The employee, CHS1, “is cooperating with the FBI because of patriotism to the United States and a perceived obligation to victim company A,” and also “has not asked for and has not been offered any form of payment, including consideration regarding immigration or citizenship,” according to court documents – including an affidavit in support of the arrest warrant and criminal complaint – which were written by FBI Special Agent Michael J. Hughes, who works out of the FBI’s Reno field office and is currently assigned to conduct counterintelligence investigations.
The FBI says that “databases available to law enforcement revealed Kriuchkov entered the United States on July 28,” arriving in New York on a tourist visa, before flying to San Francisco on July 30, then renting a car the next day to drive to Sparks to meet the employee. “Records also show that Kriuchkov rented a room at a hotel just off of I-80 in Sparks.”
Kriuchkov allegedly purchased a cellular phone once he arrived in New York, which he used to communicate with the Tesla employee, who he wined and dined in Nevada, before asking him to work on a “special project” with him and his associates. Unbeknownst to Kriuchkov, however, the employee had tipped off senior managers, who alerted the FBI.
The employee met with Kriuchkov multiple times, according to court documents, with the FBI describing their interactions as constituting “a communications plan intended to be used to conceal communications between a handler (Kriuchkov) and a co-optee (CHS1) for advancing the criminal activity.”
In an Aug. 18 meeting, “Kriuchkov also stated that the employee would have to participate in the development of the malware, by providing information about victim company A’s network to the conspirators,” according to the criminal complaint.
“CHS1 stated Kriuchkov also mentioned another member of the group (not by name) who is a hacker and a high-level employee of a government bank in Russia,” according to court documents. “CHS1 said this group member specializes in encryption and works to ensure the malware cannot be traced back to CHS1 after CHS1 installs it in the network.”
Based on conversations recorded in Russian between the Tesla employee and Kriuchkov, the FBI says that the crime gang planned to provide the employee with the malware, which he would install on Tesla’s networks and leave running for at least six to eight hours. “The co-conspirators would engage in a distributed denial-of-service attack to divert attention from the malware,” according to court documents, during which time “the malware would allow the conspirators to extract data from victim company A’s network. Once the data was extracted, the conspirators would extort victim company A for a substantial payment.”

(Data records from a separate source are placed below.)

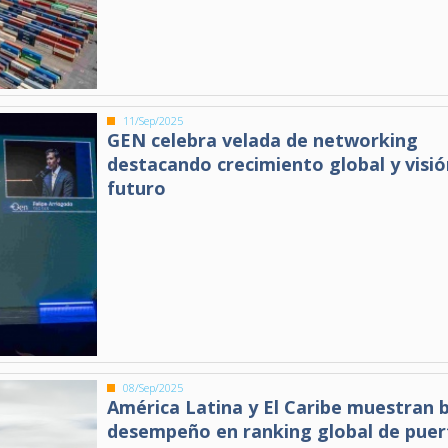
11/Sep/2025
GEN celebra velada de networking
destacando crecimiento global y visió
futuro
08/Sep/2025
América Latina y El Caribe muestran 
desempeño en ranking global de puer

The attempted intrusion scheme was suddenly delayed last week, however, with Kriuchkov told the employee that “the group was in the final stage of another project which was supposed to provide a large payout,” which they needed to pay the employee, according to court documents. Kriuchkov allegedly told the employee that one of the gang’s prior shakedowns had resulted in a $4 million payout.
What happened next isn’t clear, although the bureau says that “after being contacted by the FBI,” Kriuchkov drove from Reno to Los Angeles, where he asked an associate to buy him a ticket back to Russia.
Following his arrest, Kriuchkov appeared earlier this week before U.S. Magistrate Judge Alexander F. MacKinnon in U.S. District Court in Los Angeles, who ordered that he be detained pending trial.